At RICS, we believe the business case for HS2 comes down to capacity. Much of this debate so far has focused on passenger numbers, with many putting projected demand figures, and therefore the Department for Transport’s (DfT) argument, into doubt. However, with 519 million tonnes of imports entering UK ports each year, it is the movement of these goods across the country that is the real issue.
According to DfT figures, only around 9% of goods are transported on railways with a staggering 60% clogging up our roads. The small percentage of goods being moved by rail is down to the logistical issues of passengers and freight using the same line. So providing a faster alternative to passengers will free up the rest of the line for freight and ensures more efficient and greener transportation of goods.

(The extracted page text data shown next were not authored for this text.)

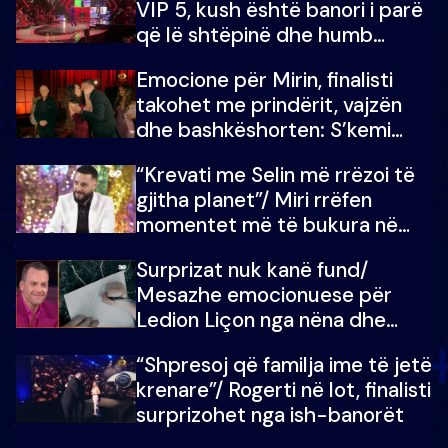
VIP 5, kush është banori i parë
që lë shtëpinë dhe humb
mundësinë për të fituar
Emocione për Mirin, finalisti
çmimin e madh
takohet me prindërit, vajzën
dhe bashkëshorten: S’kemi
ndonjë letër divorci apo jo?
“Krevati me Selin më rrëzoi të
gjitha planet”/ Miri rrëfen
momentet më të bukura në
shtëpinë e BB VIP: Do më
Surprizat nuk kanë fund/
mungojë zilja e mëngjesit kur…
Mesazhe emocionuese për
Ledion Liçon nga nëna dhe
fëmijët e tij, moderatori nuk i
“Shpresoj që familja ime të jetë
mban dot lotët: Nuk meritoj…
krenare”/ Rogerti në lot, finalisti
surprizohet nga ish-banorët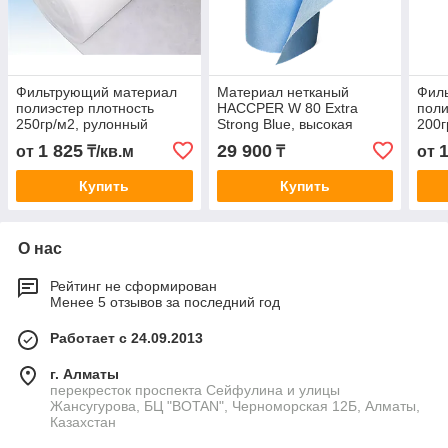
Фильтрующий материал
Материал нетканый
Фил
полиэстер плотность
HACCPER W 80 Extra
поли
250гр/м2, рулонный
Strong Blue, высокая
200г
фильтр G4
прочность, 320х300мм, 56
фил
1 825
29 900
от
₸/кв.м
₸
от
гр/м2, 400л/рул
Купить
Купить
О нас
Рейтинг не сформирован
Менее 5 отзывов за последний год
Работает с 24.09.2013
г. Алматы
перекресток проспекта Сейфулина и улицы
Жансугурова, БЦ "BOTAN", Черноморская 12Б, Алматы,
Казахстан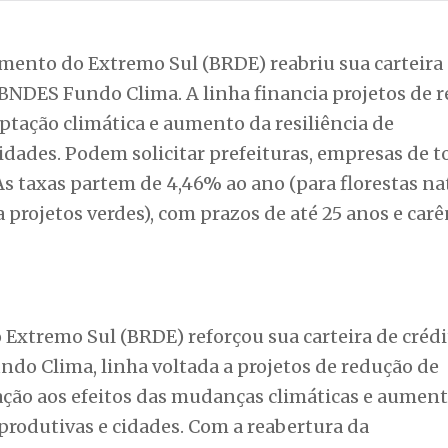
ento do Extremo Sul (BRDE) reabriu sua carteira
BNDES Fundo Clima. A linha financia projetos de 
aptação climática e aumento da resiliência de
dades. Podem solicitar prefeituras, empresas de t
As taxas partem de 4,46% ao ano (para florestas na
a projetos verdes), com prazos de até 25 anos e carê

Lord Berkeley, chairman of the Rail Freight Group, has dismissed this argument, saying HS2 would clog the system by not linking properly with the rest of the network. However, it is not an either-or scenario. HS2 can be - and should be - delivered alongside repair and maintenance projects across the existing rail network and wider transport system. Furthermore, the £42.6bn currently budgeted for HS2 is unlikely to be invested in other innovative projects to modernise our transport network if it does not go ahead.

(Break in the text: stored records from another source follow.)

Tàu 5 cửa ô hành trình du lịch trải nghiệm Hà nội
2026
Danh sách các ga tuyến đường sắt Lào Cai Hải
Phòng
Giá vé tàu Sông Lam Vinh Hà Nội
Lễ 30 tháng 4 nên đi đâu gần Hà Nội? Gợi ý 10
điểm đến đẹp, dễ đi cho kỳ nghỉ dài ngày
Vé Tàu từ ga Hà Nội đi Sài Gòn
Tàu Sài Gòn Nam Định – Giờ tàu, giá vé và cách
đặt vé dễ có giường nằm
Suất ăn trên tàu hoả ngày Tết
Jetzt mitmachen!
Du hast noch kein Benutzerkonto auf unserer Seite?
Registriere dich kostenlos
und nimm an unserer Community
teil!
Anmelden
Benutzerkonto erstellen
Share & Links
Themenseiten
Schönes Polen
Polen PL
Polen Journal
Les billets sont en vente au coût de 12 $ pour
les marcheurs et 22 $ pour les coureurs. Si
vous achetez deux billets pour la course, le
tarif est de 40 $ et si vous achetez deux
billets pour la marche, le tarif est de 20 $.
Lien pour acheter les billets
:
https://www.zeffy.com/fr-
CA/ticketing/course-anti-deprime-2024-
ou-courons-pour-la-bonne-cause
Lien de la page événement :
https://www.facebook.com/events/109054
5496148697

The £42.6bn budgeted for HS2 is unlikely to be invested in other innovative projects to modernise our transport network if it does not go ahead
This is a particularly worrying in regards to the UK’s standing on the world stage. As a global body, RICS has a perspective on the commercial property requirements of world business leaders who expect fast and efficient transport in their hub locations as a given. Without high-speed connections, international, and indeed domestic, companies simply won’t look north of London, making HS2 vital to increased investment in the regions.

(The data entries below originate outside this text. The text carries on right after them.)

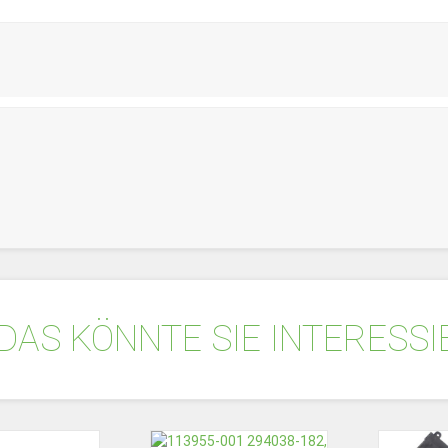
DAS KÖNNTE SIE INTERESS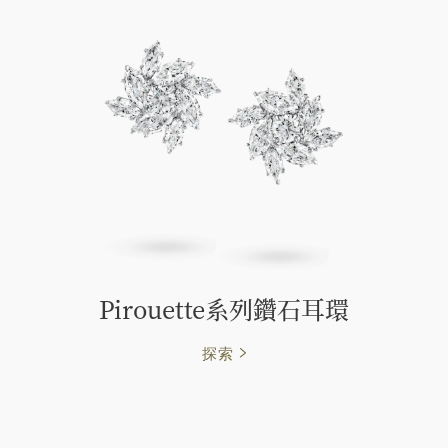
Pirouette系列鑽石耳環
探索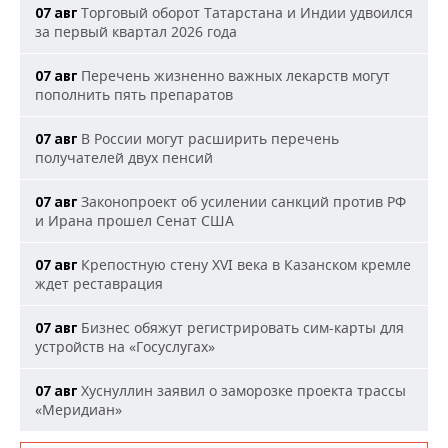
Торговый оборот Татарстана и Индии удвоился
07 авг
за первый квартал 2026 года
Перечень жизненно важных лекарств могут
07 авг
пополнить пять препаратов
В России могут расширить перечень
07 авг
получателей двух пенсий
Законопроект об усилении санкций против РФ
07 авг
и Ирана прошел Сенат США
Крепостную стену XVI века в Казанском кремле
07 авг
ждет реставрация
Бизнес обяжут регистрировать сим-карты для
07 авг
устройств на «Госуслугах»
Хуснуллин заявил о заморозке проекта трассы
07 авг
«Меридиан»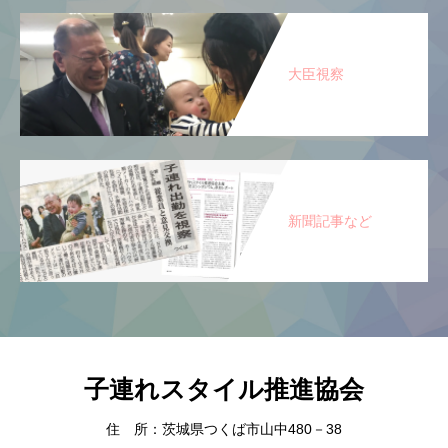
大臣視察
新聞記事など
子連れスタイル推進協会
住 所：茨城県つくば市山中480－38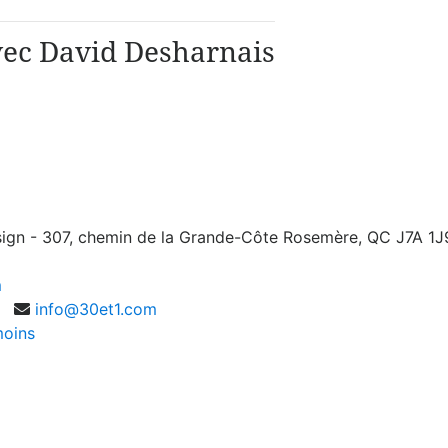
vec David Desharnais
ign - 307, chemin de la Grande-Côte Rosemère, QC J7A 1J
m
info@30et1.com
moins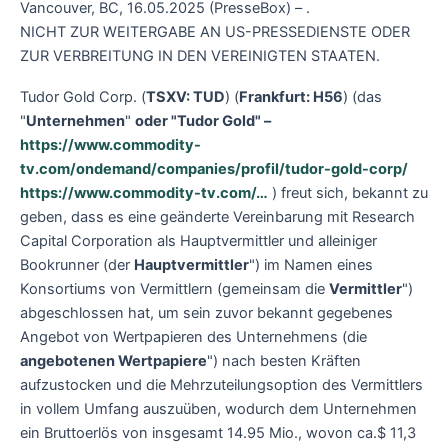
Vancouver, BC, 16.05.2025 (PresseBox) – .
NICHT ZUR WEITERGABE AN US-PRESSEDIENSTE ODER
ZUR VERBREITUNG IN DEN VEREINIGTEN STAATEN.
Tudor Gold Corp. (
TSXV: TUD
) (
Frankfurt: H56
) (das
"
Unternehmen
"
oder "Tudor Gold" –
https://www.commodity-
tv.com/ondemand/companies/profil/tudor-gold-corp/
https://www.commodity-tv.com/…
) freut sich, bekannt zu
geben, dass es eine geänderte Vereinbarung mit Research
Capital Corporation als Hauptvermittler und alleiniger
Bookrunner (der
Hauptvermittler
") im Namen eines
Konsortiums von Vermittlern (gemeinsam die
Vermittler
")
abgeschlossen hat, um sein zuvor bekannt gegebenes
Angebot von Wertpapieren des Unternehmens (die
angebotenen Wertpapiere
") nach besten Kräften
aufzustocken und die Mehrzuteilungsoption des Vermittlers
in vollem Umfang auszuüben, wodurch dem Unternehmen
ein Bruttoerlös von insgesamt 14.95 Mio., wovon ca.$ 11,3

There are a great number of financial, technical and resource challenges that need to be overcome if HS2 is to be a success. However, RICS believes that HS2 can meet its targets through correct investment in the right techniques and skills for effective business, cost and project management. This must start with the use of new procurement models that enable earlier supply chain engagement, including discussions with SMEs, which ensures an informed client approach. We are also working with the industry and Cabinet Office to help streamline the procurement process and make it more accessible and straightforward for all companies looking to tender.
The procurement process should also focus on instructing firms that are competent with information modelling and data benchmarking through new technologies such as BIM and techniques including RICS’ New Rules of Measurement. By measuring accurate and reliable construction and cost data, which can be shared across each stage of the project and during operation, we can reduce costs across the entire life of HS2.
We would also urge for a separation of business management from design. Such a separation of the roles ensures an overview from a professional trained specifically in the running of large-scale infrastructure projects.
However, none of this will be possible without cross-party consensus. Continued political warring will only lead to delays and subsequent waste in resources. This is why RICS is calling on all three major parties to reach an agreement on HS2 within this parliament. We hope the result will be a united vision for HS2 that makes use of the skills and technology required.